Exercise details ▸ Retype every record exactly. Leave the pictures out.

Input data Start Marker

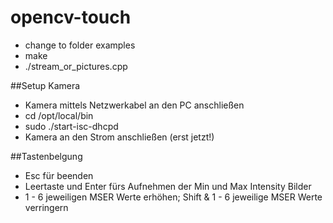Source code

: opencv-touch
============

- change to folder examples 
- make
- ./stream_or_pictures.cpp

##Setup Kamera
- Kamera mittels Netzwerkabel an den PC anschließen
- cd /opt/local/bin
- sudo ./start-isc-dhcpd 
- Kamera an den Strom anschließen (erst jetzt!)

##Tastenbelgung
- Esc für beenden
- Leertaste und Enter fürs Aufnehmen der Min und Max Intensity Bilder
- 1 - 6 jeweiligen MSER Werte erhöhen; Shift & 1 - 6 jeweilige MSER Werte verringern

Input data End Marker

Answer for this exercise ▸
Source code

: opencv-touch
============

- change to folder examples 
- make
- ./stream_or_pictures.cpp

##Setup Kamera
- Kamera mittels Netzwerkabel an den PC anschließen
- cd /opt/local/bin
- sudo ./start-isc-dhcpd 
- Kamera an den Strom anschließen (erst jetzt!)

##Tastenbelgung
- Esc für beenden
- Leertaste und Enter fürs Aufnehmen der Min und Max Intensity Bilder
- 1 - 6 jeweiligen MSER Werte erhöhen; Shift & 1 - 6 jeweilige MSER Werte verringern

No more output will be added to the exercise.